Hoover was succeeded by FDR. The invisible Whitmanian republic had a chance to blossom, but then FDR caved to the militarists after Pearl Harbor and the corporatocracy picked up where it left off after WWI. Since then, we've been off to the races. Pockets of disaffection won't stop the juggernaut; collective action probably won't either, but it might slow it down. One problem that we face is that we lack visionaries willing to risk all--like Malcolm X and MLK. But there is another, deeper problem:

"If we tried to go on the offensive when the masses are not yet awakened, that would be adventurism. If we insisted on leading the masses to do anything against their will, we would certainly fail...Commandism is wrong in any type of work, because in overstepping the level of political consciousness of the masses and violating the principle of voluntary mass action it reflects the disease of impetuosity." Mao Tsetung.
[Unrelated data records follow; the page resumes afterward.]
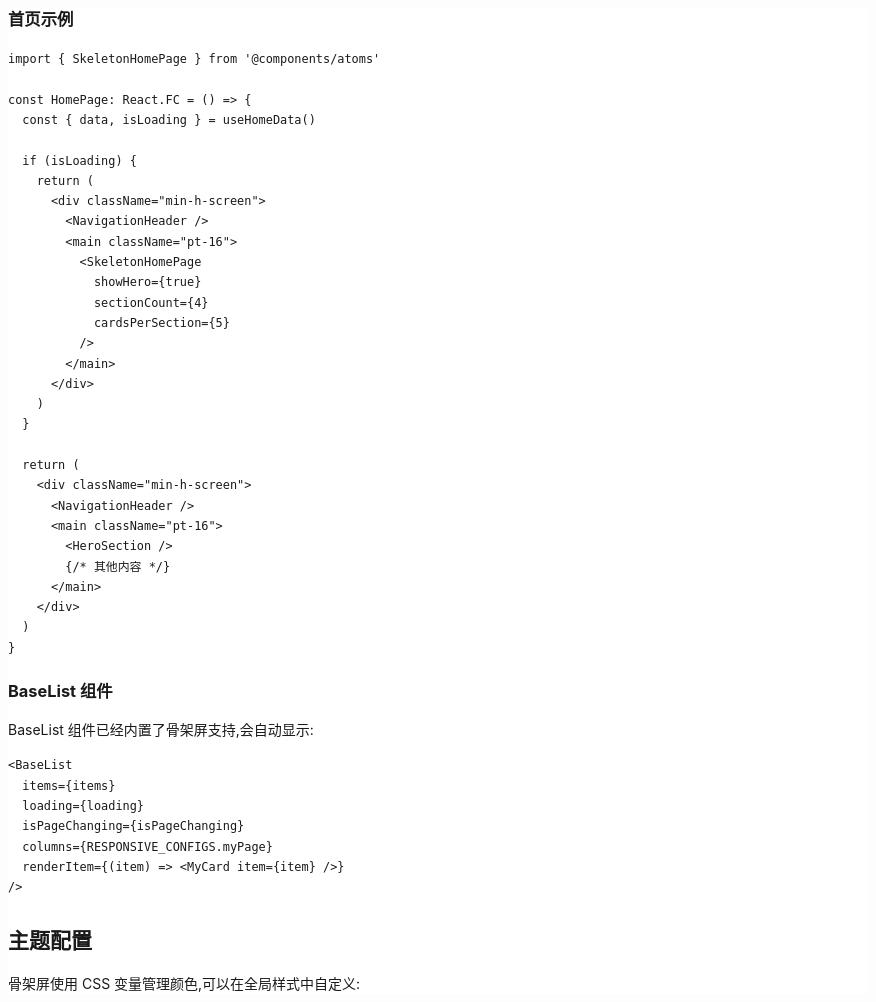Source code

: ### 首页示例

```tsx
import { SkeletonHomePage } from '@components/atoms'

const HomePage: React.FC = () => {
  const { data, isLoading } = useHomeData()

  if (isLoading) {
    return (
      <div className="min-h-screen">
        <NavigationHeader />
        <main className="pt-16">
          <SkeletonHomePage
            showHero={true}
            sectionCount={4}
            cardsPerSection={5}
          />
        </main>
      </div>
    )
  }

  return (
    <div className="min-h-screen">
      <NavigationHeader />
      <main className="pt-16">
        <HeroSection />
        {/* 其他内容 */}
      </main>
    </div>
  )
}
```

### BaseList 组件

BaseList 组件已经内置了骨架屏支持,会自动显示:

```tsx
<BaseList
  items={items}
  loading={loading}
  isPageChanging={isPageChanging}
  columns={RESPONSIVE_CONFIGS.myPage}
  renderItem={(item) => <MyCard item={item} />}
/>
```

## 主题配置

骨架屏使用 CSS 变量管理颜色,可以在全局样式中自定义:

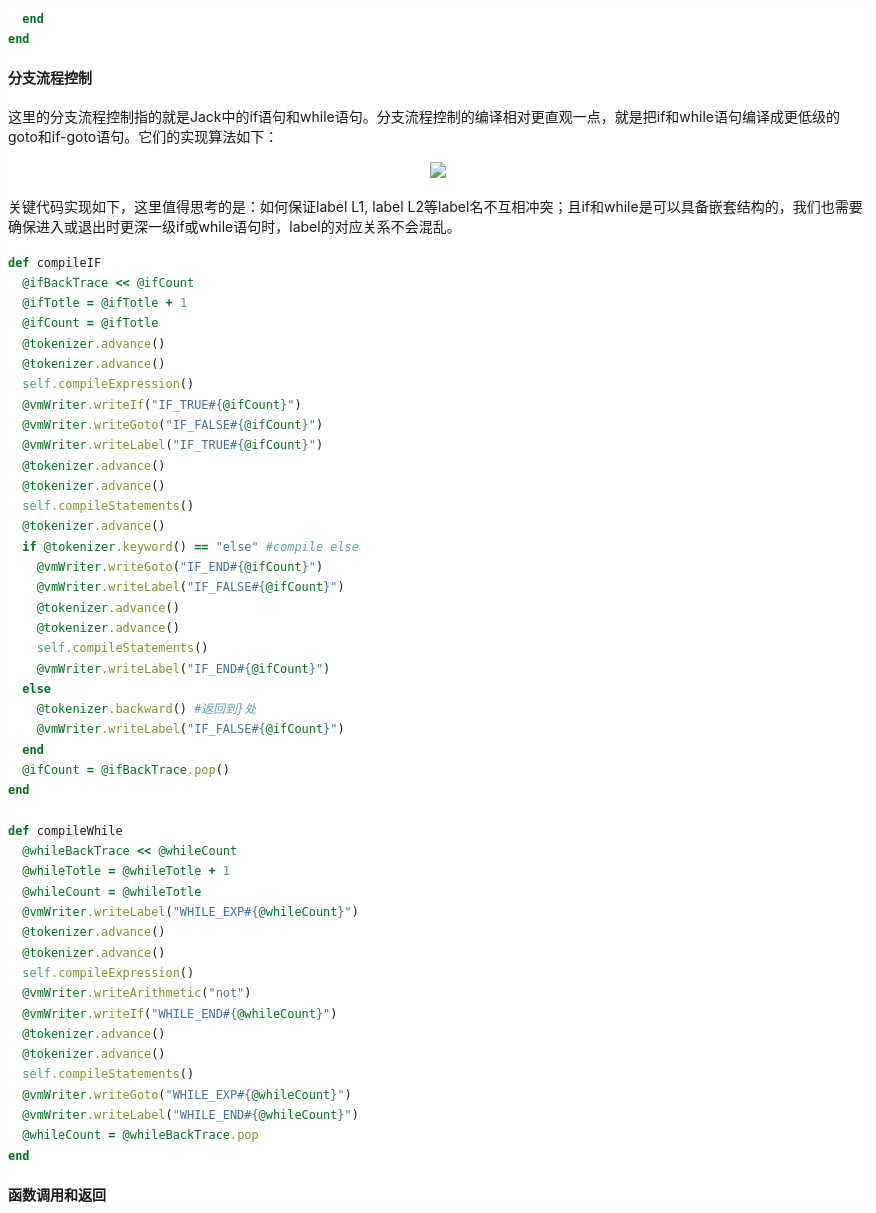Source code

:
 ```ruby
  end
end
```

#### 分支流程控制

这里的分支流程控制指的就是Jack中的if语句和while语句。分支流程控制的编译相对更直观一点，就是把if和while语句编译成更低级的goto和if-goto语句。它们的实现算法如下：
<center><img src="https://tva1.sinaimg.cn/large/00831rSTly1gcchm1dj93j31di0u00ug.jpg" width="800"></center>

关键代码实现如下，这里值得思考的是：如何保证label L1, label L2等label名不互相冲突；且if和while是可以具备嵌套结构的，我们也需要确保进入或退出时更深一级if或while语句时，label的对应关系不会混乱。
```ruby
def compileIF
  @ifBackTrace << @ifCount
  @ifTotle = @ifTotle + 1
  @ifCount = @ifTotle
  @tokenizer.advance()
  @tokenizer.advance()
  self.compileExpression()
  @vmWriter.writeIf("IF_TRUE#{@ifCount}")
  @vmWriter.writeGoto("IF_FALSE#{@ifCount}")
  @vmWriter.writeLabel("IF_TRUE#{@ifCount}")
  @tokenizer.advance()
  @tokenizer.advance()
  self.compileStatements()
  @tokenizer.advance()
  if @tokenizer.keyword() == "else" #compile else
    @vmWriter.writeGoto("IF_END#{@ifCount}")
    @vmWriter.writeLabel("IF_FALSE#{@ifCount}")
    @tokenizer.advance()
    @tokenizer.advance()
    self.compileStatements()
    @vmWriter.writeLabel("IF_END#{@ifCount}")
  else
    @tokenizer.backward() #返回到}处
    @vmWriter.writeLabel("IF_FALSE#{@ifCount}")
  end
  @ifCount = @ifBackTrace.pop()
end

def compileWhile
  @whileBackTrace << @whileCount
  @whileTotle = @whileTotle + 1
  @whileCount = @whileTotle
  @vmWriter.writeLabel("WHILE_EXP#{@whileCount}")
  @tokenizer.advance()
  @tokenizer.advance()
  self.compileExpression()
  @vmWriter.writeArithmetic("not")
  @vmWriter.writeIf("WHILE_END#{@whileCount}")
  @tokenizer.advance()
  @tokenizer.advance()
  self.compileStatements()
  @vmWriter.writeGoto("WHILE_EXP#{@whileCount}")
  @vmWriter.writeLabel("WHILE_END#{@whileCount}")
  @whileCount = @whileBackTrace.pop
end
```
#### 函数调用和返回
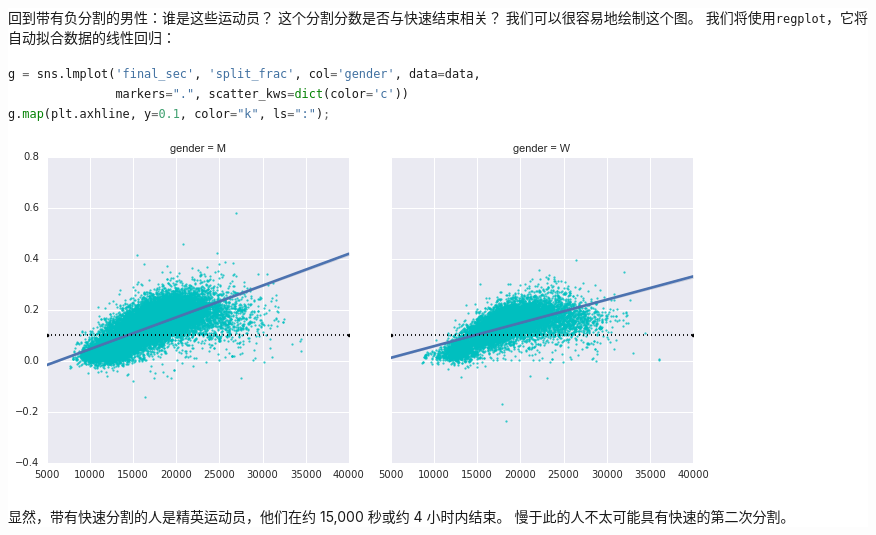 回到带有负分割的男性：谁是这些运动员？ 这个分割分数是否与快速结束相关？ 我们可以很容易地绘制这个图。 我们将使用``regplot``，它将自动拟合数据的线性回归：

```py
g = sns.lmplot('final_sec', 'split_frac', col='gender', data=data,
               markers=".", scatter_kws=dict(color='c'))
g.map(plt.axhline, y=0.1, color="k", ls=":");
```

![png](../img/8-17-22.png)

显然，带有快速分割的人是精英运动员，他们在约 15,000 秒或约 4 小时内结束。 慢于此的人不太可能具有快速的第二次分割。

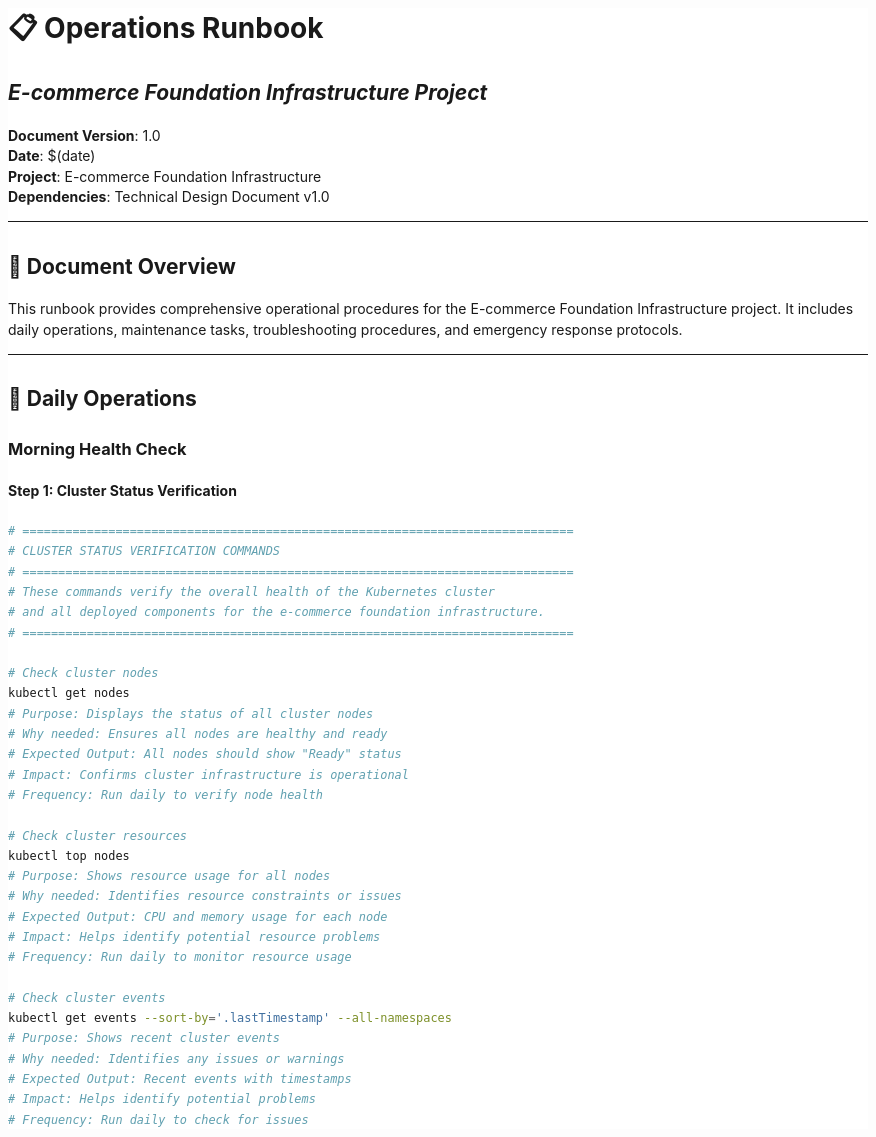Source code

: # 📋 **Operations Runbook**
## *E-commerce Foundation Infrastructure Project*

**Document Version**: 1.0  
**Date**: $(date)  
**Project**: E-commerce Foundation Infrastructure  
**Dependencies**: Technical Design Document v1.0  

---

## 🎯 **Document Overview**

This runbook provides comprehensive operational procedures for the E-commerce Foundation Infrastructure project. It includes daily operations, maintenance tasks, troubleshooting procedures, and emergency response protocols.

---

## 🔧 **Daily Operations**

### **Morning Health Check**

#### **Step 1: Cluster Status Verification**
```bash
# =============================================================================
# CLUSTER STATUS VERIFICATION COMMANDS
# =============================================================================
# These commands verify the overall health of the Kubernetes cluster
# and all deployed components for the e-commerce foundation infrastructure.
# =============================================================================

# Check cluster nodes
kubectl get nodes
# Purpose: Displays the status of all cluster nodes
# Why needed: Ensures all nodes are healthy and ready
# Expected Output: All nodes should show "Ready" status
# Impact: Confirms cluster infrastructure is operational
# Frequency: Run daily to verify node health

# Check cluster resources
kubectl top nodes
# Purpose: Shows resource usage for all nodes
# Why needed: Identifies resource constraints or issues
# Expected Output: CPU and memory usage for each node
# Impact: Helps identify potential resource problems
# Frequency: Run daily to monitor resource usage

# Check cluster events
kubectl get events --sort-by='.lastTimestamp' --all-namespaces
# Purpose: Shows recent cluster events
# Why needed: Identifies any issues or warnings
# Expected Output: Recent events with timestamps
# Impact: Helps identify potential problems
# Frequency: Run daily to check for issues
```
Mao was a virtuoso when it came to reading the will of the Chinese people but, in the end, success spoiled him; he contracted the disease of impetuosity and gave in to Commandism. He was a revolutionary Marxist, not a Whitmanian republican or Tolstoyan anarchist.

I suspect that it will be generations before a critical mass of the awakened will be moved to collective action on a scale that will reveal the reactionaries for the paper tigers that they are. But, until then, we live in hope.